◆ **WORK REQUIRED**: Within the listing, each line that has the string "data" should be copied.

*** Begin section ***

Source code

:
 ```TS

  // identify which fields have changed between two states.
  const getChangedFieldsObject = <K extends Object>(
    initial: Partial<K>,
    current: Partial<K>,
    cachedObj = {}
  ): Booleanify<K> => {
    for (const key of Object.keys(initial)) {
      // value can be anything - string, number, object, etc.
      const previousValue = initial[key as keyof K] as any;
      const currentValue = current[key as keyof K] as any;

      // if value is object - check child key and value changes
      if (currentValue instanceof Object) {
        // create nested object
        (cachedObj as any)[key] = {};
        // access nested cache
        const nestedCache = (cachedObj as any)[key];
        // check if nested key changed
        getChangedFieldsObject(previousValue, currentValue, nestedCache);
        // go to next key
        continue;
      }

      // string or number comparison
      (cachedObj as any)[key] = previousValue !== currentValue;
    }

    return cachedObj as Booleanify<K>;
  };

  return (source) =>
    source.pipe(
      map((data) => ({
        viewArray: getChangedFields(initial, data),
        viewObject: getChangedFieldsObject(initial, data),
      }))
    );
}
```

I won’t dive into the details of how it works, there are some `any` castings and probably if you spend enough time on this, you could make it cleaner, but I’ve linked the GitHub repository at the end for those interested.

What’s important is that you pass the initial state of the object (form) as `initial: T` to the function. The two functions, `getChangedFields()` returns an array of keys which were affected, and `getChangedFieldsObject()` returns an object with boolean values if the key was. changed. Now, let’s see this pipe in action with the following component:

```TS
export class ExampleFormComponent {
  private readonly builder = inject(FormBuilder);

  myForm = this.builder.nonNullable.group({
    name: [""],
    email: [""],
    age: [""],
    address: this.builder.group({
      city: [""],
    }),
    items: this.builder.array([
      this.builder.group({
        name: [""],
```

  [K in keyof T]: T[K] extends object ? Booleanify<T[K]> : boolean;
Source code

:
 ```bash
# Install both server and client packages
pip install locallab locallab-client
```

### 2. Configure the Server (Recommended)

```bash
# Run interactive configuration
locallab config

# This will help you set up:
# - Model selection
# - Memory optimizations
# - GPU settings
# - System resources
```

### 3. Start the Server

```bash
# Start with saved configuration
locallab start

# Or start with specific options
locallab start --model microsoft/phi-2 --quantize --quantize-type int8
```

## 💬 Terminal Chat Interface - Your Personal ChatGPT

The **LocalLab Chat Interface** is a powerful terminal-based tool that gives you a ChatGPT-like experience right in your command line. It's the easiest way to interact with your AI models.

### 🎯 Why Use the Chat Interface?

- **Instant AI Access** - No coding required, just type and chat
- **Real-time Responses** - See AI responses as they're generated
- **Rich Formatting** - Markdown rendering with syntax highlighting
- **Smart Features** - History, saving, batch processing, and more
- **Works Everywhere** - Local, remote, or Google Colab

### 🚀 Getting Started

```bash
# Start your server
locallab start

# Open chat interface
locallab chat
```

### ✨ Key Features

*** End section ***

◆ **SOLUTION BELOW**:
      map((data) => ({
        viewArray: getChangedFields(initial, data),
        viewObject: getChangedFieldsObject(initial, data),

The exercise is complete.